Hungary & Poland must take in refugees or face Brussels’ action – EU Commission
The European Commission has reiterated its attempt to persuade Poland and Hungary to take in asylum seekers under the EU migration scheme.
If the two countries refuse to cooperate, Brussels will use “all powers” in response, it said in a statement.
Warsaw and Budapest have opposed the refugee resettlement quotas since the very outset of the migrant crisis.
Now, as the number of new arrivals has dropped, Brussels is seemingly keen to enforce the relocation from Greece and Italy – the main points of entry to the EU – to other member states of the bloc.
“This is solidarity in action and a demonstration of responsibility.
Now is the time for our Member States to deliver on their commitments and to intensify their efforts,” said Dimitris Avramopoulos, EU Commissioner for Migration, Home Affairs and Citizenship.
“They have a political, moral and legal duty to do so.

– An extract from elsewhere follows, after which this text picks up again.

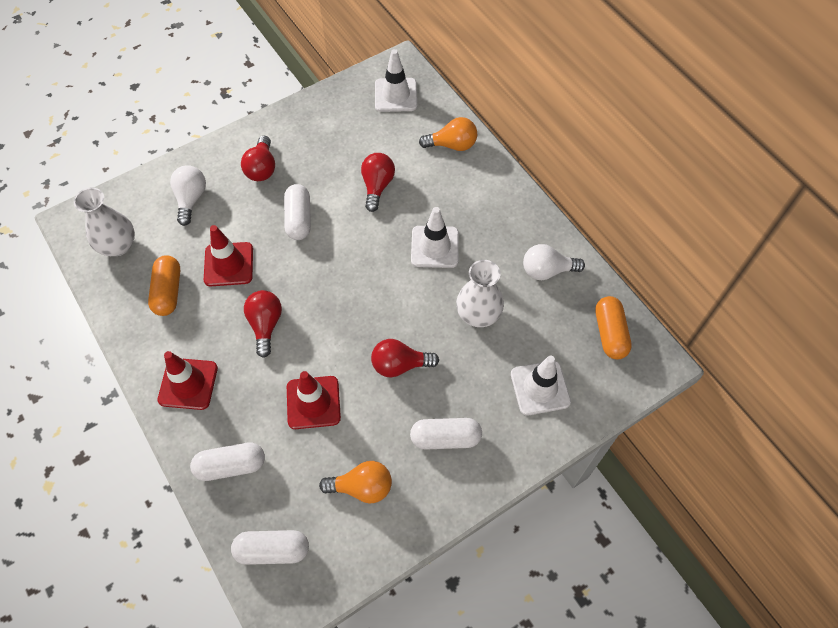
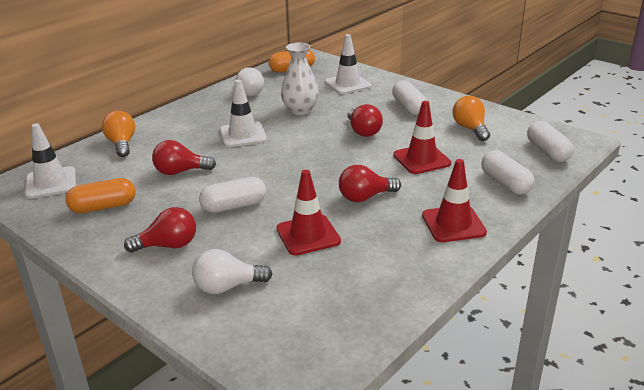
camera: 105 degrees left, 30 degrees down
(118, 245) = (318, 327): white vase -> none
(168, 292) = (362, 266): orange capsule -> orange capsule (103, 207)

I call on those countries that have not yet joined this common effort to do so.”
With around 14,000 asylum seekers awaiting relocation in Greece and around 3,500 so far in Italy, the total number of people eligible for relocation in both countries “is well below what was foreseen in the Council decisions,” the European Commission argued in a statement.

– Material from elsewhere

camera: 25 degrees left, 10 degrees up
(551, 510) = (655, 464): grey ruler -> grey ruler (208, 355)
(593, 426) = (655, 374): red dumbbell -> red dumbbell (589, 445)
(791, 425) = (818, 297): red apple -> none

“If Member States do not increase their relocations soon, the Commission will not hesitate to make use of its powers under the Treaties for those which have not complied with the Council decisions,” it said.
Over the past months, Hungary has faced stark criticism from Brussels for its refusal to implement the refugee quotas.
Hungarian Prime Minister Viktor Orban insists his country is being “attacked” by migrants, arguing that they form a hotbed of terrorism.
Last year, his government spent large amount of money to fund a six-month campaign – slammed by reputed rights groups as xenophobic and populist – in the lead-up to a failed referendum on accepting the EU migrant quotas.
There have been other reports saying that alleged the widespread and systematic use of excessive force by Hungarian police against migrants trying to cross the border.
Earlier this month, the Times cited a senior diplomatic source from one of the major EU countries who told the newspaper that the bloc’s founding members, France and Germany, as well as up to 21 other countries, are poised to present Hungary and Poland with an ultimatum.
“They will have to make a choice: are they in the European system or not?
You cannot blackmail the EU, unity has a price,” the diplomatic source told the Times.
Meanwhile in Hungary, authorities are erecting a second electrified fence stretching 173km along the Serbian border.
Construction of new detention camps is also underway despite a fierce backlash from the UN, rights groups and European judicial authorities.
Earlier, Poland took a similar stance as Budapest towards the migrant issue, with Foreign Minister Witold Waszczykowski arguing that Warsaw has already been sharing the migrant burden, citing 1.26 million visas issued for Ukrainians last year, with half of the documents enabling arrivals to work and live in Poland.